Report: Management Tools Widely Adopted

January 21, 2015       Zach Halper      

Nearly 91 percent of nonprofits report they plan to use a variety of management “tools” during the course of the year, according to a new survey by the Bridgespan Group.

The results of the survey were published in the Boston, Mass.-based organization’s first “Nonprofit Management Tools & Trends Survey,” part of what will be a multi-year effort designed to help nonprofits improve their performance using management tools. Specifically, Bridgespan queried 50,000 nonprofit executives on their use of 25 tools which are:

  • Strategic planning
  • Intended impact and theory of change
  • Program contribution and analysis
  • Scenario and contingency planning
  • Mission and vision statements
  • Leadership and succession planning
  • Talent assessment and development
  • Decision-making processes
  • Organizational effectiveness diagnostics
  • Full cost analysis
  • Constituent engagement
  • Funding models
  • Benchmarking
  • Market mapping and landscape analysis
  • Beneficiary and donor segmentation
  • Big-data analytics
  • Collective impact collaborations
  • Social media programs
  • Partnerships and collaboration
  • Design thinking
  • Performance measurement and improvement
  • Program evaluation
  • Donor relationship management
  • Beneficiary satisfaction measurement
  • Knowledge management systems

According to Chris Lindquist, Bridgespan senior advisor and co-author of the report, the survey will be conducted bi-annually to “stimulate questions, test practice, spark experiments, and ultimately help nonprofit leaders match tools to task and achieve results.”

Respondents indicated that half used 11 or more of the 25 tools in 2014, with the largest organizations ($50 million-plus in revenue) using the most (an average of 14 tools in 2014). Smaller organizations ($1 million or less in revenue) used an average of 9 tools last year.
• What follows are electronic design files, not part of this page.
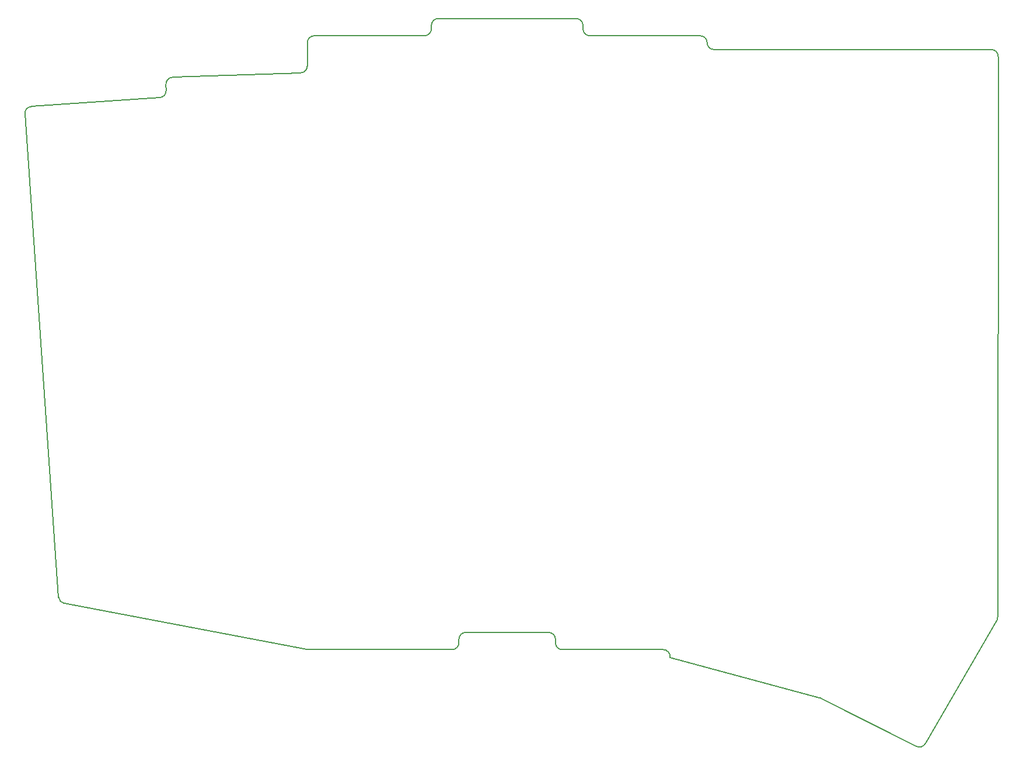
<source format=gbr>
%TF.GenerationSoftware,KiCad,Pcbnew,(6.0.11-0)*%
%TF.CreationDate,2023-07-02T11:26:45-05:00*%
%TF.ProjectId,typeboy,74797065-626f-4792-9e6b-696361645f70,v1.0.0*%
%TF.SameCoordinates,Original*%
%TF.FileFunction,Profile,NP*%
%FSLAX46Y46*%
G04 Gerber Fmt 4.6, Leading zero omitted, Abs format (unit mm)*
G04 Created by KiCad (PCBNEW (6.0.11-0)) date 2023-07-02 11:26:45*
%MOMM*%
%LPD*%
G01*
G04 APERTURE LIST*
%TA.AperFunction,Profile*%
%ADD10C,0.150000*%
%TD*%
G04 APERTURE END LIST*
D10*
X149319724Y-203063804D02*
X149325334Y-202971792D01*
X55718139Y-124241725D02*
X60617087Y-194299915D01*
X96787895Y-201910944D02*
X117693773Y-201910939D01*
X132693762Y-200910944D02*
G75*
G03*
X133693774Y-201910938I1000038J44D01*
G01*
X114693770Y-111410938D02*
X114693773Y-111910938D01*
X60617092Y-194299915D02*
G75*
G03*
X61428044Y-195212594I997408J69615D01*
G01*
X119693768Y-199410938D02*
X131693768Y-199410941D01*
X185062404Y-215921808D02*
X171192887Y-208946210D01*
X196771878Y-197525300D02*
G75*
G03*
X196905842Y-197025638I-866478J500100D01*
G01*
X61428039Y-195212592D02*
X96601295Y-201893379D01*
X76181223Y-119967194D02*
X76211657Y-120838773D01*
X113693766Y-112910873D02*
G75*
G03*
X114693773Y-111910938I34J999973D01*
G01*
X155693773Y-114910942D02*
X195933425Y-114910946D01*
X149319724Y-203063804D02*
X171002388Y-208873653D01*
X118693772Y-200910947D02*
X118693771Y-200410947D01*
X56645948Y-123174337D02*
G75*
G03*
X55718142Y-124241727I69752J-997563D01*
G01*
X132693766Y-200410939D02*
X132693773Y-200910944D01*
X95728674Y-118284062D02*
G75*
G03*
X96693774Y-117284578I-34974J999462D01*
G01*
X149325305Y-202971790D02*
G75*
G03*
X148327191Y-201910939I-998105J60890D01*
G01*
X136693761Y-111910948D02*
G75*
G03*
X137693771Y-112910939I1000039J48D01*
G01*
X154693764Y-113910937D02*
G75*
G03*
X153693764Y-112910936I-999964J37D01*
G01*
X117693773Y-201910872D02*
G75*
G03*
X118693772Y-200910947I27J999972D01*
G01*
X119693768Y-199410871D02*
G75*
G03*
X118693771Y-200410947I32J-1000029D01*
G01*
X96693769Y-113910936D02*
X96693774Y-117284578D01*
X186377750Y-215528437D02*
X196771874Y-197525298D01*
X132693759Y-200410939D02*
G75*
G03*
X131693768Y-199410941I-999959J39D01*
G01*
X96601294Y-201893383D02*
G75*
G03*
X96787895Y-201910944I186606J982683D01*
G01*
X75282022Y-121871235D02*
X56645953Y-123174401D01*
X136693766Y-111910948D02*
X136693774Y-111410941D01*
X196933454Y-115911287D02*
G75*
G03*
X195933425Y-114910946I-1000054J287D01*
G01*
X135693768Y-110410941D02*
X115693769Y-110410948D01*
X115693769Y-110410970D02*
G75*
G03*
X114693770Y-111410938I-69J-999930D01*
G01*
X153693764Y-112910936D02*
X137693771Y-112910939D01*
X133693774Y-201910938D02*
X148327191Y-201910939D01*
X154693758Y-113910942D02*
G75*
G03*
X155693773Y-114910942I1000042J42D01*
G01*
X136693759Y-111410941D02*
G75*
G03*
X135693768Y-110410941I-999959J41D01*
G01*
X95728671Y-118283976D02*
X77145714Y-118932900D01*
X97693767Y-112910869D02*
G75*
G03*
X96693769Y-113910936I-167J-999831D01*
G01*
X185062379Y-215921858D02*
G75*
G03*
X186377750Y-215528435I449321J893358D01*
G01*
X196933431Y-115911287D02*
X196905842Y-197025638D01*
X97693767Y-112910937D02*
X113693766Y-112910944D01*
X75282021Y-121871223D02*
G75*
G03*
X76211657Y-120838778I-69821J997623D01*
G01*
X77145715Y-118932915D02*
G75*
G03*
X76181223Y-119967194I34785J-999285D01*
G01*
X171192890Y-208946204D02*
G75*
G03*
X171002397Y-208873664I-449490J-893996D01*
G01*
M02*

</source>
“The survey provides insights into how well these tools help leaders respond to trends in the sector,” said Bridgespan Senior Advisor Paul Carttar. “We hope this will be valuable information for leaders who aspire to create high-performing, high-impact organizations.”
Use of management tools will only continue to grow from the levels they were at last year. According to the survey, 91 percent of executives who indicated they would use 11 or more tools in 2015, and smaller organizations showed the biggest increase, anticipating they would use 18 of the tools. Organizations between $1 million and $50 million expect to use 19 tools on average, and the largest organizations anticipate using 21. The report cautions that these projections may be more of an aspiration rather than an actual ability to deliver on plans, as studies show tool use tends to go down over time as an organization gains insight on what works.

While Carttar said that many of the findings in the survey were anticipated, some came as a surprise to researchers, especially when it came to gaps between trends and practices. The survey found that nonprofit leaders see a need to increase performance measurement both to strengthen impact and their case for program funding, but few believe funders will increase support for evaluations. In addition, many nonprofits consider talent management a key issue, but 60 percent have failed to take advantage of tools that could help assess and develop employees.

Other key findings from the report include:

  • 86 percent of nonprofits engaged in partnerships and collaboration in 2014 and almost all (96 percent) anticipate doing so in 2015. Collaborations were the only tool cited by a majority of organizations of all sizes as their likely path to growth.
  • Most nonprofits reported satisfaction with the tools they used; no tool received less than a 53 percent “satisfied” or “very satisfied” rating.
  • The amount of satisfaction with a tool was generally dependent on how much effort was put into applying it. Complex, highly analytical tools, such as organizational effectiveness diagnostics and program contribution analysis, yielded dramatically higher satisfaction (more than 40 percentage points) when respondents noted a major effort versus a limited one.